Equating every vulnerability with every other vulnerability is a fair play, I am sure.
As well as comparing the complete plethora of all possible software of various sources, an 50+ gig behemoth Debian pan-distribution with a very thin number of isolated software pieces MS barely manages ...
However, we can take that, perhaps though it's just the time to get a Debian Tax instituted instead of the good ol' MS Tax you have to still pay nowadays?
This post has been deleted by its author
"After all of theses years of Windows OS releases, almost every patch Tuesday for the last 10+(?) years, how can (new) remote code execution / privilege elevation exploits still be happening?"

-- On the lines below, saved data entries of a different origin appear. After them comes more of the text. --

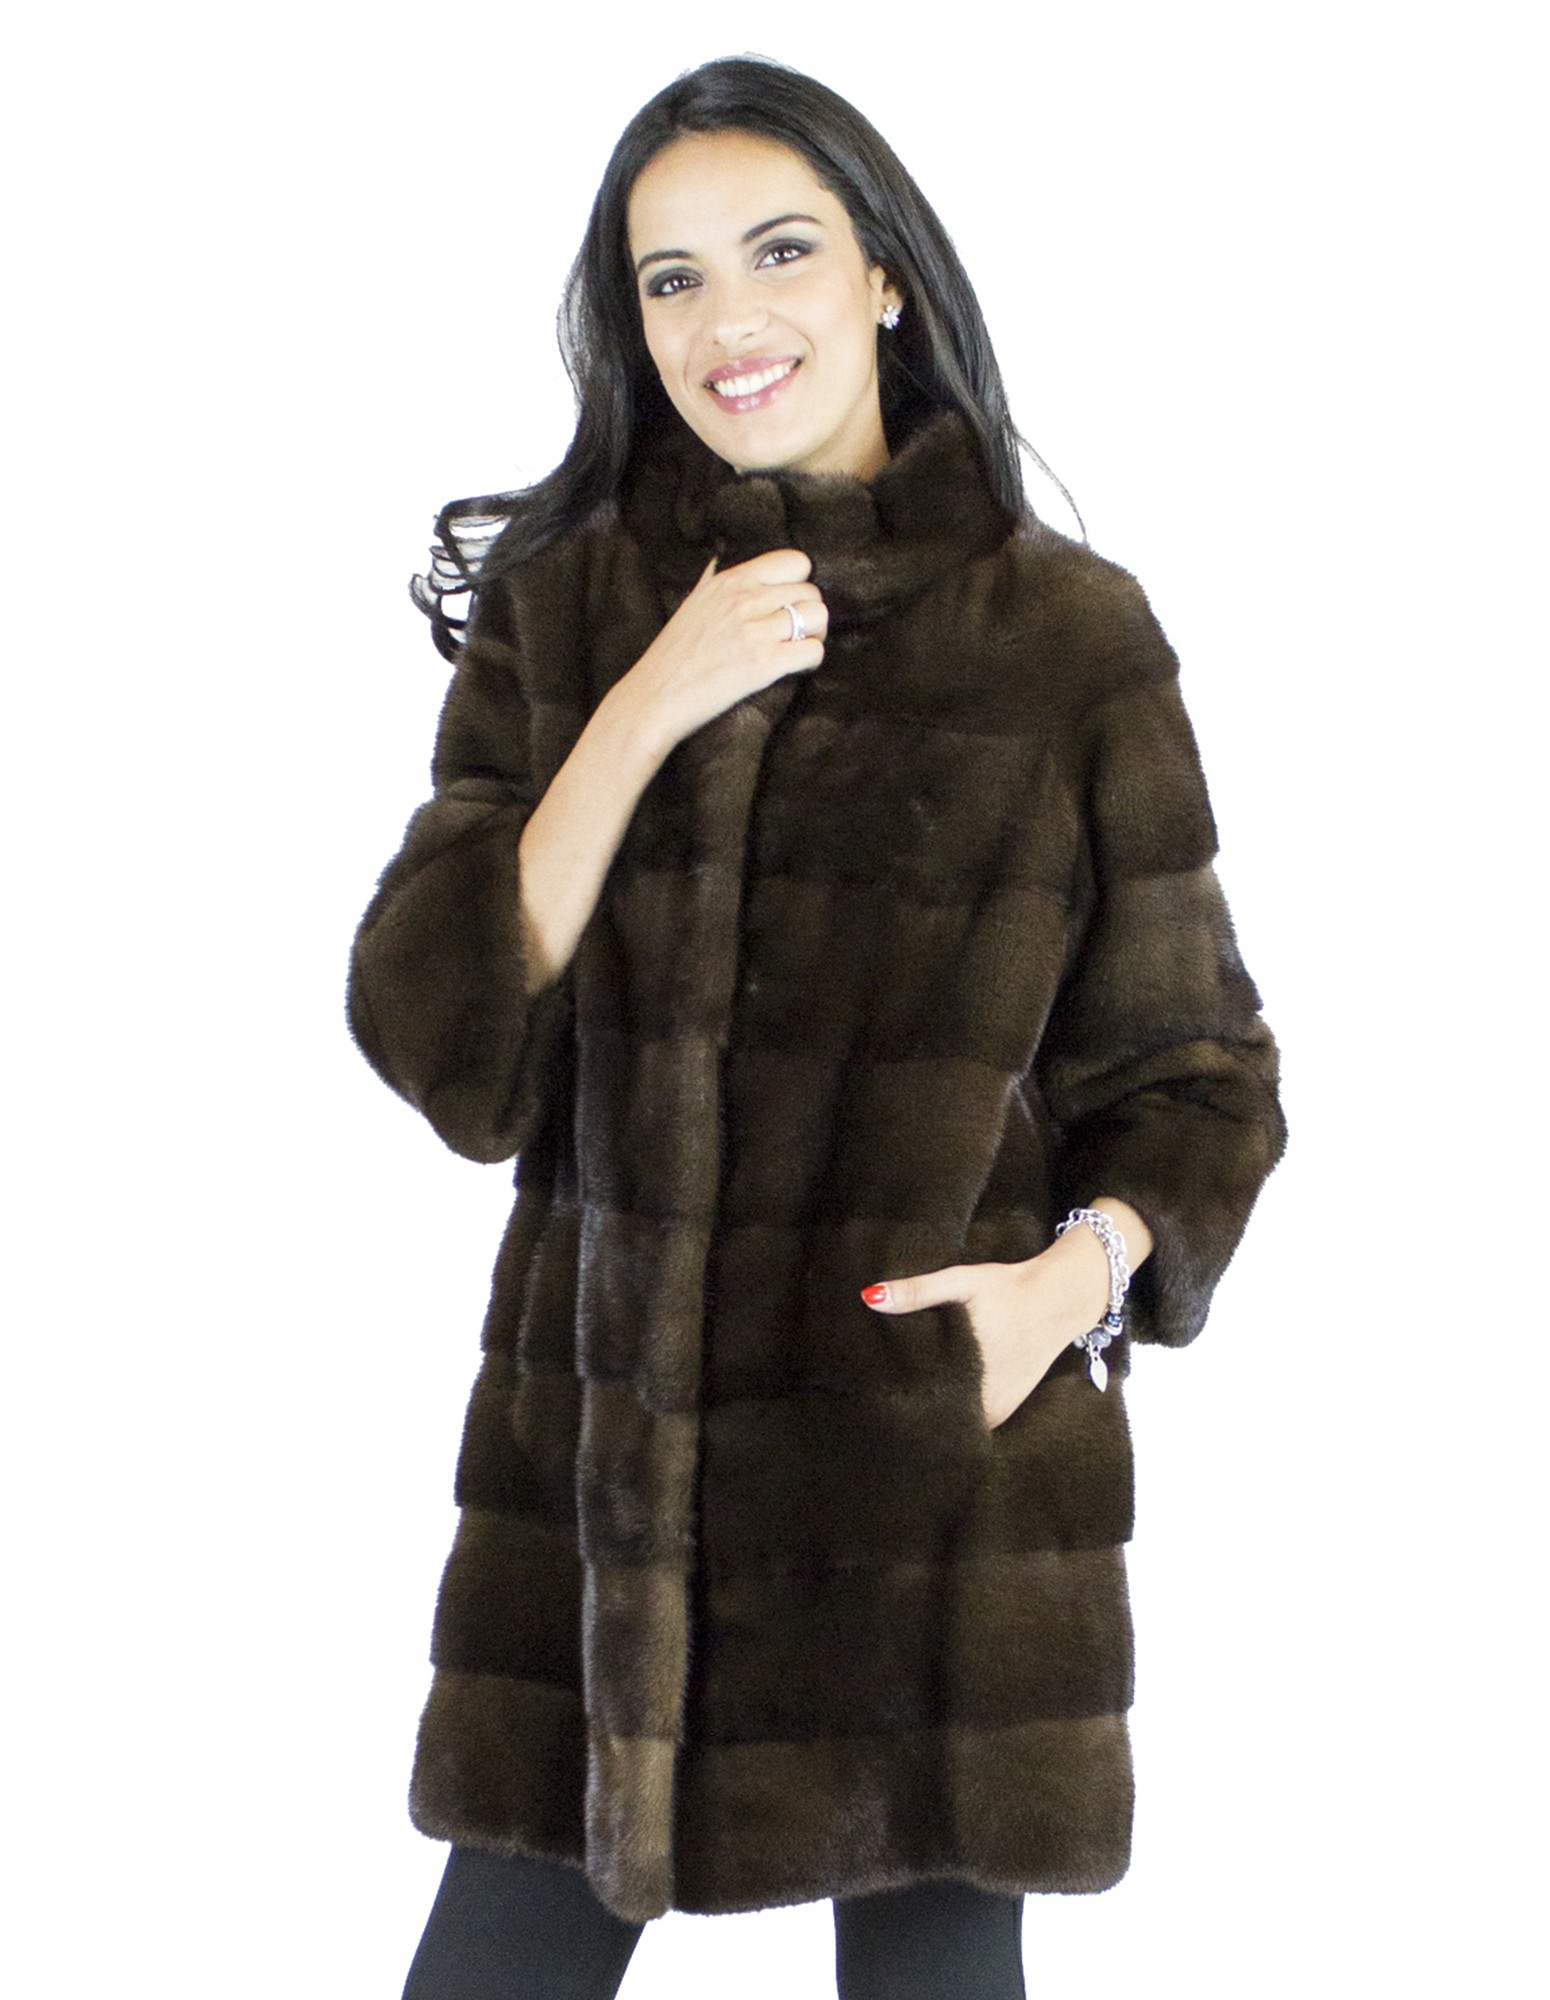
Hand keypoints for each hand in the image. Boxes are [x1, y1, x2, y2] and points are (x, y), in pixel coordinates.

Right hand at [627, 548, 828, 756]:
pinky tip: (795, 668)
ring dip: (815, 636)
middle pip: (811, 593)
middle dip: (809, 615)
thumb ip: (713, 582)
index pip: (795, 561)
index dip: (800, 584)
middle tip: (795, 635)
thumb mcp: (692, 604)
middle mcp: (744, 599)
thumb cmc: (671, 656)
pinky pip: (813, 650)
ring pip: (819, 617)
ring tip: (798, 649)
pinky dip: (812, 660)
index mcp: (729, 581)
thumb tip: (718, 562)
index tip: (789, 604)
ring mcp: (755, 631)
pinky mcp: (763, 664)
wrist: (654, 697)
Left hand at [860, 1248, 1108, 1429]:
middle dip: (907, 1416)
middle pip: (933, 1422)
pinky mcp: (1005, 1409)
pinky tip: (934, 1406)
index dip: (891, 1406)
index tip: (868, 1401)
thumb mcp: (962, 1281)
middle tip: (875, 1407)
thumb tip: (869, 1298)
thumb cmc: (1007, 1289)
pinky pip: (972, 1424)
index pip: (918, 1405)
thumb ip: (918, 1291)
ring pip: (954, 1428)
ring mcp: (997, 1410)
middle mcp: (984, 1401)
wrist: (1059, 1300)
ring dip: (931, 1421)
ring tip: (897, 1412)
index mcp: (966, 1372)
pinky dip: (955, 1418)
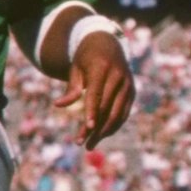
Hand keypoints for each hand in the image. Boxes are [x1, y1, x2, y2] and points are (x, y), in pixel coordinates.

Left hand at [56, 29, 135, 147]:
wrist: (108, 46)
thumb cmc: (86, 59)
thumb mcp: (75, 69)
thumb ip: (71, 88)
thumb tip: (58, 105)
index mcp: (102, 68)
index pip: (97, 94)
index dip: (92, 112)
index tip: (86, 128)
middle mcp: (119, 77)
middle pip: (107, 108)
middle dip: (95, 127)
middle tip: (81, 143)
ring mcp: (128, 85)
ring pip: (118, 113)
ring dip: (104, 131)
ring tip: (90, 144)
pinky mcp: (132, 92)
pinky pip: (124, 112)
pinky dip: (114, 125)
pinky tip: (102, 134)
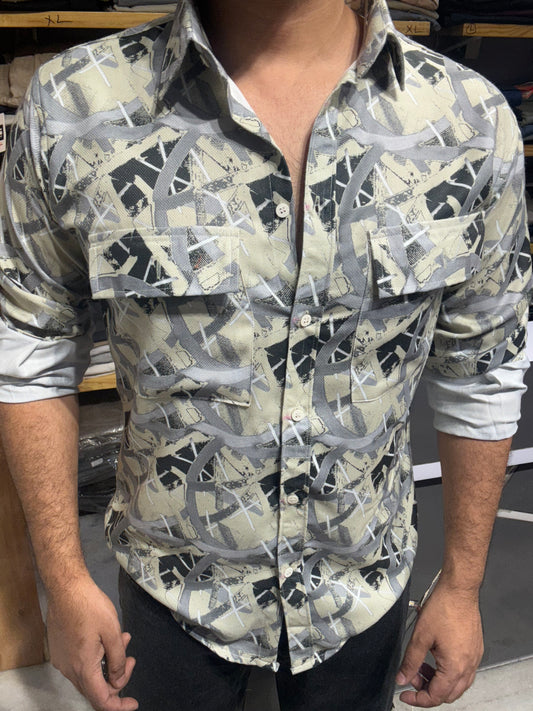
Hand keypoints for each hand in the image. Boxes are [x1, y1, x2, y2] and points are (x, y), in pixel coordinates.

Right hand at [46, 576, 137, 710]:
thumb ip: (118, 660)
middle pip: (95, 689)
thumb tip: (118, 681)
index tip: (133, 703)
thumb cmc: (90, 606)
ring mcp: (62, 661)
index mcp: (84, 667)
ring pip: (88, 675)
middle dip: (117, 679)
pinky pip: (80, 664)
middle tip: (131, 658)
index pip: (101, 700)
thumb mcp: (112, 632)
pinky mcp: (59, 651)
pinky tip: (106, 639)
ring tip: (123, 640)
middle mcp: (69, 670)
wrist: (66, 588)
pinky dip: (97, 658)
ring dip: (108, 665)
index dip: (118, 707)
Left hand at [396, 580, 483, 707]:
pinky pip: (463, 670)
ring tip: (421, 665)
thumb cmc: (444, 607)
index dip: (418, 699)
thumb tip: (402, 678)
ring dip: (438, 680)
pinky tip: (435, 657)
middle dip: (428, 690)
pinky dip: (447, 670)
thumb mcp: (420, 636)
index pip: (436, 696)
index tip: (405, 694)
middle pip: (448, 693)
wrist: (459, 589)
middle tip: (412, 677)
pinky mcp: (475, 648)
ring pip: (457, 683)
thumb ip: (410, 661)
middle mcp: (469, 666)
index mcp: (455, 667)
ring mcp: (474, 657)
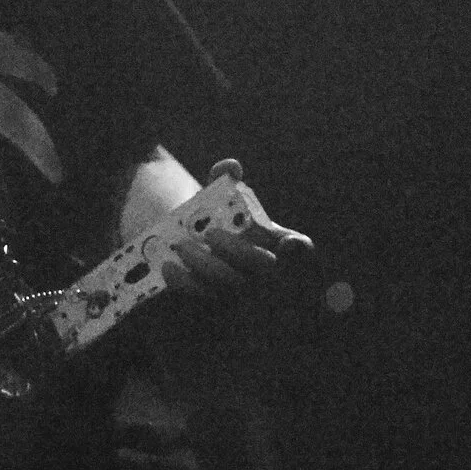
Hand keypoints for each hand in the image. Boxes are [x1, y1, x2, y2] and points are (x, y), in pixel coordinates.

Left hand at [154, 159, 313, 301]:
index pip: (301, 247)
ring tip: (180, 246)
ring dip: (206, 267)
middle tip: (211, 234)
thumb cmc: (212, 217)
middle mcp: (264, 269)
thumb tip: (230, 167)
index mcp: (273, 240)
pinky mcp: (215, 302)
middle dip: (239, 252)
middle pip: (263, 268)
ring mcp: (242, 289)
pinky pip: (204, 299)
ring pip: (231, 286)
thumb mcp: (217, 195)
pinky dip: (186, 284)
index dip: (300, 249)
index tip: (288, 243)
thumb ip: (224, 178)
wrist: (185, 241)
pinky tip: (169, 267)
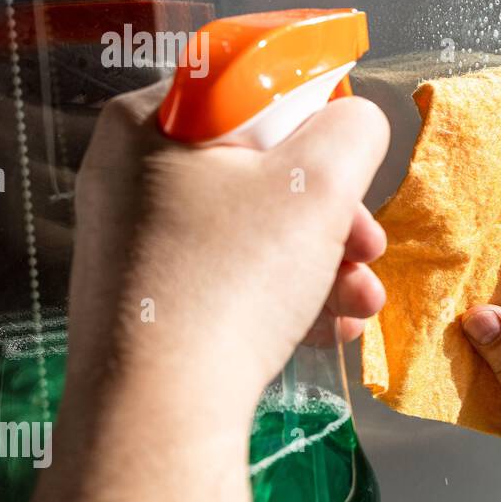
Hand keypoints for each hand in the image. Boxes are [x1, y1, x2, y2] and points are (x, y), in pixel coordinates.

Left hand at [4, 80, 389, 501]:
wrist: (159, 413)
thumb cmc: (231, 282)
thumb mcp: (319, 186)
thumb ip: (353, 130)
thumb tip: (356, 121)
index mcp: (151, 121)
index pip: (250, 88)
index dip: (317, 118)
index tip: (353, 160)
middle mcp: (130, 174)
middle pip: (260, 167)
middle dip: (333, 212)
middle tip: (370, 245)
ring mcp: (133, 241)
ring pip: (253, 229)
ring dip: (322, 261)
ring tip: (363, 300)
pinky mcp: (146, 300)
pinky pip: (229, 275)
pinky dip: (284, 294)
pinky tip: (330, 326)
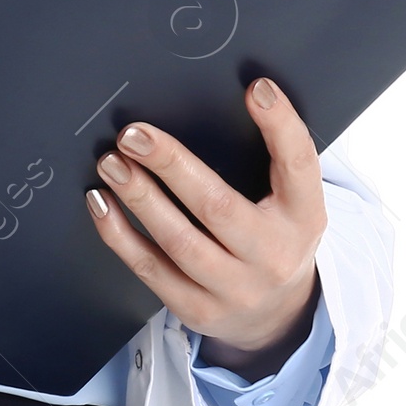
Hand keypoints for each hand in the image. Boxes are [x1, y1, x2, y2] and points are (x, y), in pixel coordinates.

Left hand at [86, 76, 325, 378]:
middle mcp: (272, 256)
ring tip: (112, 163)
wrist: (278, 316)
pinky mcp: (197, 310)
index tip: (257, 89)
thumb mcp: (292, 200)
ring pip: (178, 241)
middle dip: (171, 165)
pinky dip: (119, 234)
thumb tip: (245, 92)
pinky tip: (102, 204)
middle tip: (134, 135)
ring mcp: (235, 290)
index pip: (300, 166)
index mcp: (303, 218)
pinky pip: (151, 269)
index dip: (281, 126)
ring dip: (139, 198)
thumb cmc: (276, 237)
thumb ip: (273, 156)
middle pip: (218, 207)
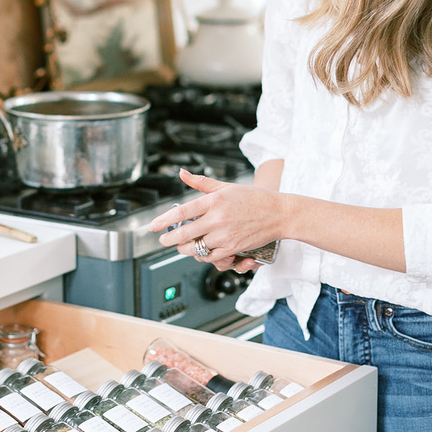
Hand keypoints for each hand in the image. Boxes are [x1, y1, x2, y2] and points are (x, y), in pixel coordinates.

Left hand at [148, 168, 282, 265]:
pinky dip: (202, 256)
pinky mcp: (234, 248)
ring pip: (196, 248)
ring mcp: (226, 235)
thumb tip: (182, 173)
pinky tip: (199, 251)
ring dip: (185, 249)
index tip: (153, 226)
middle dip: (170, 240)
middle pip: (185, 234)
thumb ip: (201, 182)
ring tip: (180, 245)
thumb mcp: (226, 186)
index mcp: (215, 201)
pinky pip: (211, 257)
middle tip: (163, 240)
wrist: (279, 214)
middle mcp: (218, 219)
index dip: (164, 220)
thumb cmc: (253, 198)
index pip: (183, 212)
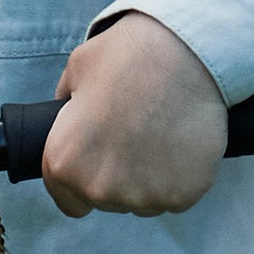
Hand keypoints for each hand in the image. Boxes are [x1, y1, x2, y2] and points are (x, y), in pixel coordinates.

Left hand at [42, 11, 229, 217]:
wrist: (188, 53)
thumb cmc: (128, 56)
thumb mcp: (77, 70)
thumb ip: (66, 106)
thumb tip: (69, 116)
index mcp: (65, 163)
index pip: (67, 199)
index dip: (81, 178)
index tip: (97, 158)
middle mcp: (101, 189)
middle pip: (107, 199)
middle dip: (115, 174)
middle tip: (132, 134)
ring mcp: (145, 197)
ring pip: (143, 199)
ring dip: (148, 177)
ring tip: (159, 134)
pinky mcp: (183, 196)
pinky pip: (176, 194)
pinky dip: (179, 176)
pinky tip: (180, 141)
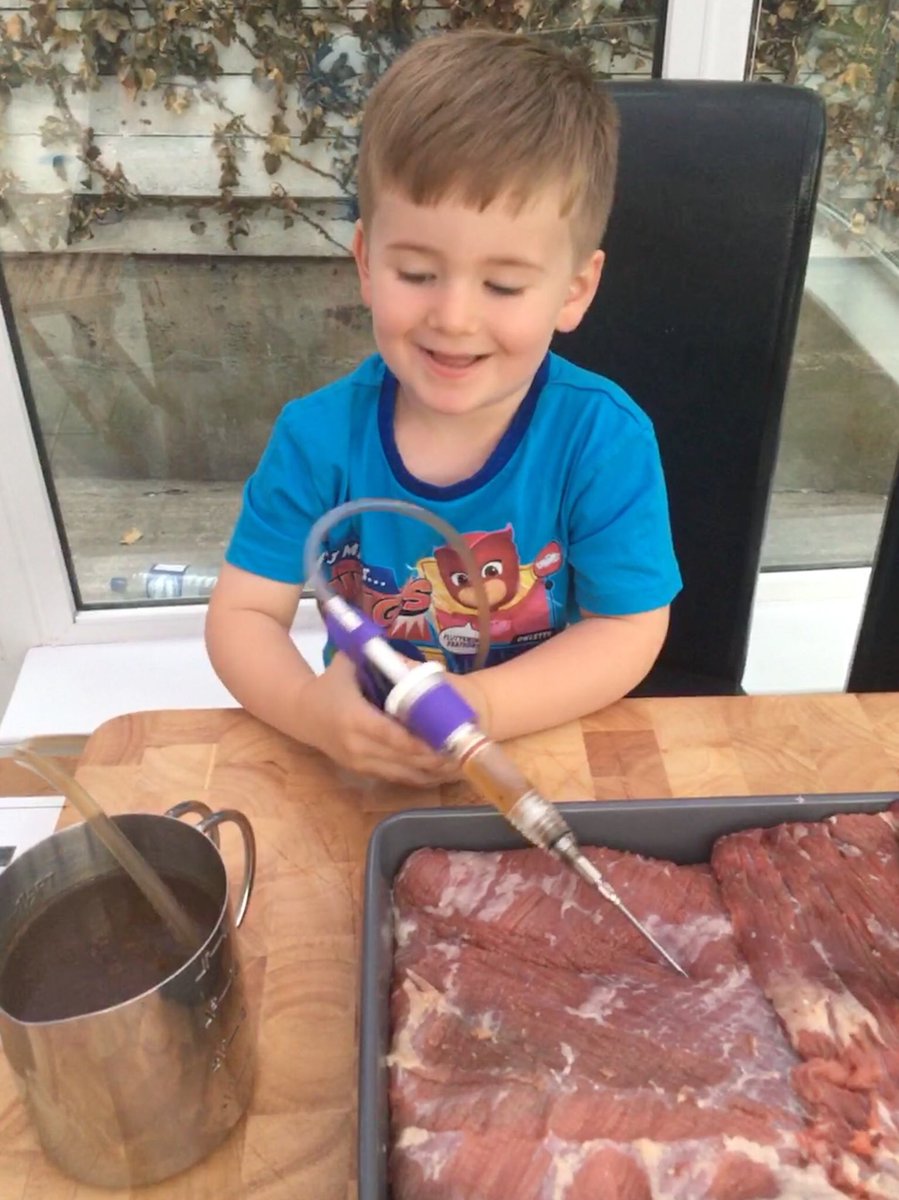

Presumably in the same way that critical remotely exploitable vulnerabilities existed in BASH for the last 18 years...
Microsoft invented the culture of buggy software. "Oh we'll fix that next patch time".
Windows users get excited when they hear the announcement of their new Windows OS "service pack".
I am suprised that Microsoft have not been sued out of existence as they knowingly sell faulty software.
Perhaps they should of really got rid of the NT kernel/FS after XP but they probably didn't bother because it was too expensive(sic) to develop.
This is going to make using windows phone fun! I've just blown by data allowance on yet another total re-write of my phone's OS from MS.
Windows sucks at patch day proves it again and again and again and again and again and again etc...
Then the problem is your lack of connectivity and your data plan limit - not the patch size.
Actually No!
I point you at Microsoft's own minimum system requirements for Windows 8 say <http://windows.microsoft.com/en-GB/windows-8/system-requirements> which only notes "Internet access (ISP fees might apply)" as an "Additional requirements to use certain features", but fails to give any sizing information for WUP. This can only be a major oversight by MS given that back in the late 90's there was a design edict to the effect that MS's websites must be usable over a 28.8 kbps dial-up, because of the wide variation in connection speeds its customers were achieving.
Only when MS specify a minimum Internet service level can it be claimed that the problem is the end user's.